Sloe Gin

Along with rosehips, sloes - a member of the plum family - are one of the last wild foods of the year. They ripen in late October / early November and are best collected after a frost.

The liqueur made from the small, deep blue fruit is deep purple in colour and surprisingly subtle in taste.

Commercially produced it is often cloyingly sweet or overwhelmingly alcoholic - neither of which is a recommendation in my book.

To reflect the time of year when it's most likely served - i.e. late autumn and winter - the taste of sloe gin should have overtones of mystery... like alchemy and witchcraft.

The mass-produced varieties that I've tried have lost the mystery, but many home-made ones are brimming with hints of apple or almond, with the warming traces of cinnamon or the sharp medicinal bite of cloves.

And since it's so easy to make your own - the hardest parts are picking the sloes and leaving the jars closed until the liqueur is ready - there's really no excuse to experiment with one truly wonderful beverage.


How to Make Sloe Gin

Sloe Gin © Sally Wallis | Dreamstime.com

You need very little in the way of equipment or ingredients to make sloe gin.

First pick your sloes and bring them home.

Wash carefully and weigh. For each 500g / 1lb of sloes you need a 1 litre jar.

Now either:

  • prick each sloe all over with a needle or (if you want to be properly traditional) with a thorn from the tree they grew on

  • or, if this sounds too much hassle, place the sloes into a plastic bag and pop in the freezer overnight to split the skins.
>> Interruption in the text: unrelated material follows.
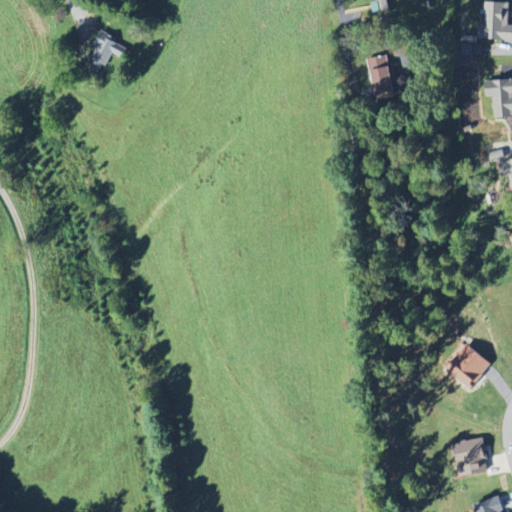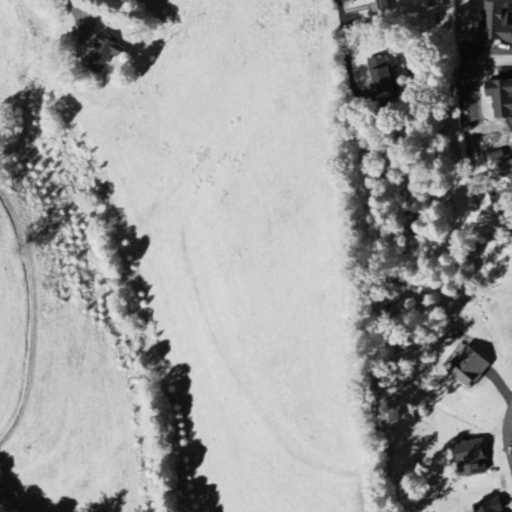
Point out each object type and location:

With your sloes ready prepared find yourself a large 1-litre jar that closes tightly. Something like an old sweety jar is good. Large kilner jars are excellent.

Place 500g / 1lb of prepared sloes into each jar.

Top with gin.

Add 2oz-4oz / 50g-100g sugar to the jar. The sugar helps draw out the juice from the sloes, but you don't want too much or the finished product will be too sweet.

Fortunately, levels of sweetness are very much a personal preference, so experiment a bit until you find out how you like yours.

If you're attempting this for the first time, stick with the basics. Later you can experiment further, this time with flavourings. Almonds, a little cinnamon or a clove can be added to the jar. I've also read of people adding herbs, but I've never tried the product resulting from this bit of kitchen chemistry.

Now tightly seal your jar and shake it thoroughly to mix.

Leave in a cool, dark place for about three months.

For the first couple of weeks, shake the jar every day to make sure the sugar does its job rather than just sitting at the bottom of the jar.

Later, shake the jar at least once a week until the liquid inside is a deep mysterious purple.

After three months open the jar and taste the contents. Add a little more sugar if the liqueur is not sweet enough for your taste, close the jar up again and shake well. Leave for another couple of days for the sugar to dissolve.

Then strain the liquid into a clean bottle - one of these old-fashioned preserving bottles I found in the latest Lakeland catalogue is just the ticket for my money.

Now the only thing you have to do is enjoy the fruits of your labours ... and don't forget, a beautiful bottle filled with delicious sloe gin also makes a great gift!